Did your parents show positive physical affection—hugs and kisses—in front of you? Or were they stiff and perfunctory? How your parents related became ingrained in you as the way a man and woman should relate. If you grew up in a home where sex was regarded as dirty or distasteful, or not talked about at all, you would understandably be uncomfortable with the topic. After all, every time you engage in sex with your spouse, your parents’ words or disapproving stares flash into your mind. But portraying sex as disgusting and something you do only to procreate is so far from the truth. It’s the most amazing connection a committed couple can share.

If you grew up with Queen Victoria reigning in your home, it is time to cut your mama’s apron strings and step away from your father’s dour expression when the word sex is even mentioned. You know they did have sex, right? After all, you’re living proof they had it at least once.

Who cares what your mother would think anyway? It’s your spouse who desires you, so why shouldn’t you go for it?

And believe me, Momma isn’t the only one who needs to be shooed out of your sex life. So many men and women, especially those from conservative backgrounds, settled for less than what they can have because they’re so worried about what’s “okay” to do in sex and what’s not. One woman told me with great disgust after one of my seminars, “There’s no way I’m ever going to be on top. That’s not right. That’s the man’s role.”

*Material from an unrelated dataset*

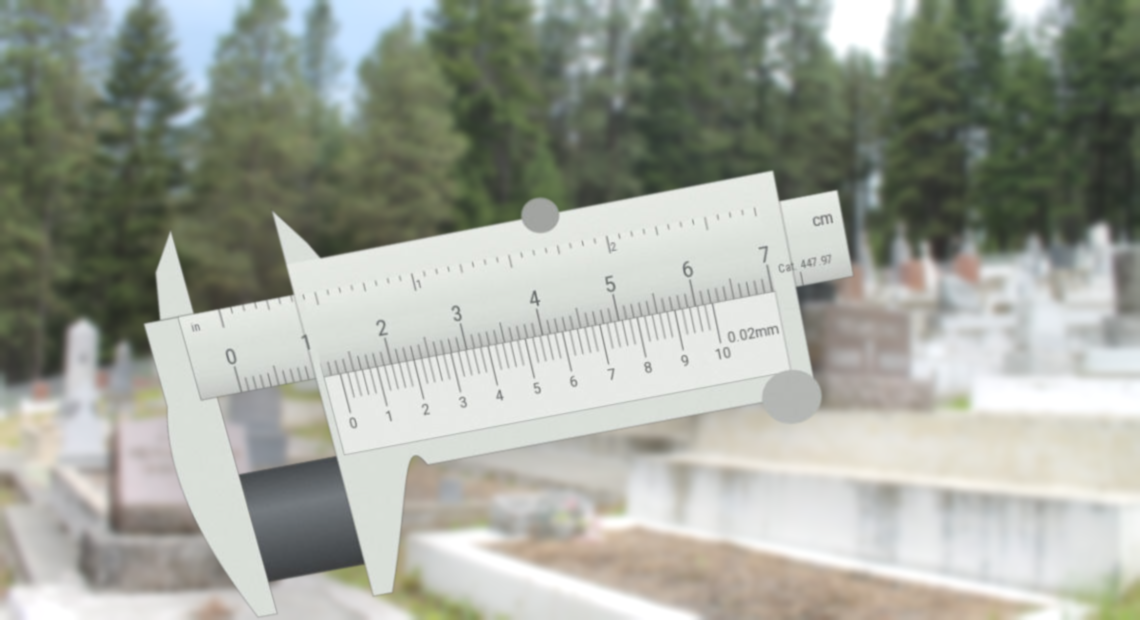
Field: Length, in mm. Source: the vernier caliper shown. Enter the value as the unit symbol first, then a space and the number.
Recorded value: mm 13.2
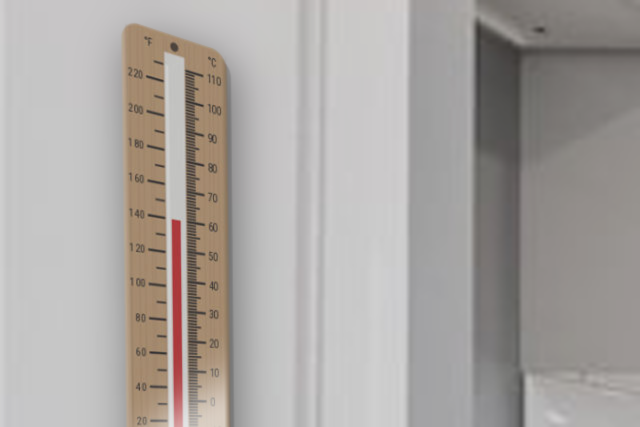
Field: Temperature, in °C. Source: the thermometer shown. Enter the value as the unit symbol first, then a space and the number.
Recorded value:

Don’t settle for “less than.” Go for the wow factor. If you’re committed in marriage to each other, and you both agree on what you want to do together, the sky is the limit!

Your sex life is not up for discussion by anyone except the two of you. It’s certainly not to be shared with girlfriends over coffee. In fact, ladies, probably the biggest turnoff for men is if you talk about your sex life with your girlfriends. There’s a reason a man doesn’t like to share with others about his marital intimacy or what does on his bedroom. He wants to handle the matter himself.

Honor each other and increase your intimacy by kicking all others out of your bedroom, your kitchen, or anywhere else they tend of congregate. Instead, choose to focus on pleasuring your spouse. Be expressive, be creative. Unleash your charms in every form you can think of, all for the love of the person you married. Learn to let go of your preconceived notions of what sex should be and enjoy exploring together.

It is time to kick Mama and Papa out of your bedroom . . . for good.